La giunta di super Marta finisce nuovamente sotto inchiesta alla Corte dei Conti nel dicembre del 2010 per via degli introiti delle multe. La legge impone che la metà dei soldi incassati con le contravvenzioni per violazione del codice della strada venga impegnata per migliorare la sicurezza stradale: il sospetto è che il Comune di Genova negli ultimi anni abbia aggirato gli obblighi utilizzando il ricavato delle contravvenzioni per ripianare buchi di bilancio.

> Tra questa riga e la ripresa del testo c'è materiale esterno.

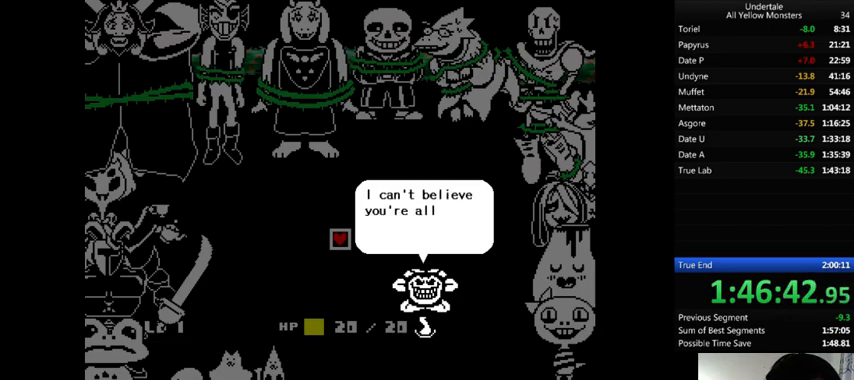
{"keys": ["x"], "events": [[33, "x", "down"], [67, "z", "up"], [133, "x", "up"], [133, "z", "down"], [200, "x", "down"], [233, "z", "up"], [333, "x", "up"], [333, "z", "down"], [400, "x", "down"], [400, "z", "up"]]}
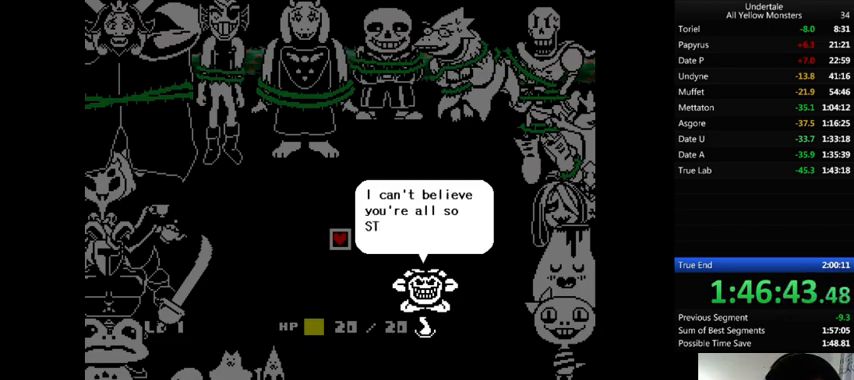
{"keys": ["x"], "events": [[33, "x", "up"], [33, "z", "down"], [100, "x", "down"], [133, "z", "up"], [233, "x", "up"], [233, "z", "down"], [300, "x", "down"], [333, "z", "up"], [400, "x", "up"], [400, "z", "down"], [467, "x", "down"], [500, "z", "up"]]}
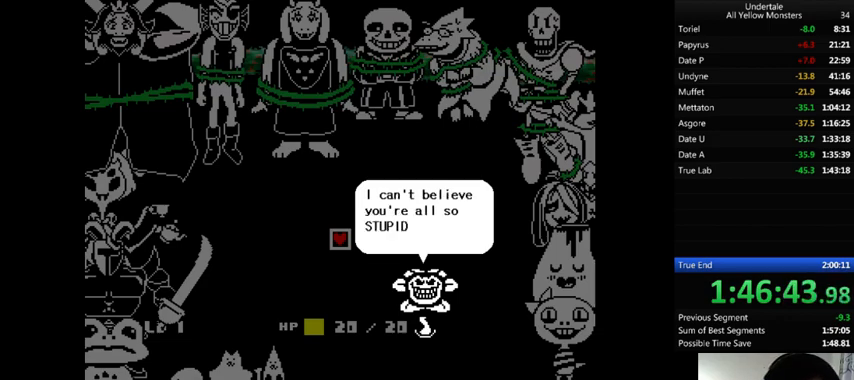
{"keys": ["x", "z"], "events": [[67, "x", "up"], [67, "z", "down"], [133, "x", "down"], [167, "z", "up"], [233, "x", "up"], [233, "z", "down"], [300, "x", "down"], [367, "z", "up"], [433, "z", "down"]]}
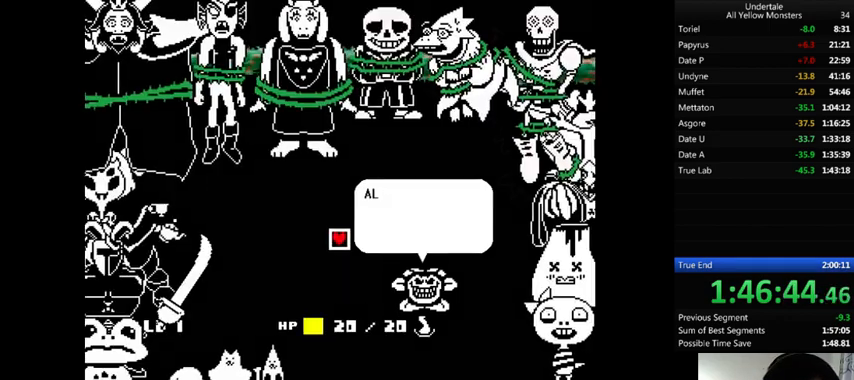
{"keys": [], "events": [[33, "z", "up"], [100, "x", "up"], [100, "z", "down"], [167, "x", "down"], [167, "z", "up"], [200, "x", "up"], [233, "z", "down"], [300, "z", "up"]]}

Ma tutte le storie del sindaco Pd riportano alla Genova-Serravalle visto che proprio in questi giorni il consigliere comunale de «L’Altra Genova» Giuseppe Murolo ha presentato un esposto alla Corte dei Conti per la vendita delle azioni dell’autostrada che il Comune di Genova nel 2003 ha fatto ad Amga, società di servizi controllata dal Comune, per 2,18 euro ad azione. Assessore alle infrastrutture a Palazzo Tursi era, guarda caso, Marta Vincenzi. Lo stesso gruppo Amga poi cedette le azioni all’imprenditore Marcellino Gavio a 2,98 euro ad azione passati appena tre mesi. Quelle stesse azioni che Filippo Penati acquistò nel 2005 a 8,83 euro l’una: «Le cifre e il mancato introito provocato alle casse comunali e provinciali di Genova è clamoroso. Per di più in soli tre mesi Amga fece una plusvalenza incredibile e a guadagnarci furono anche i privati, proprietari al 49 per cento della società» accusa Murolo che chiede alla magistratura contabile di chiarire il palleggio di azioni.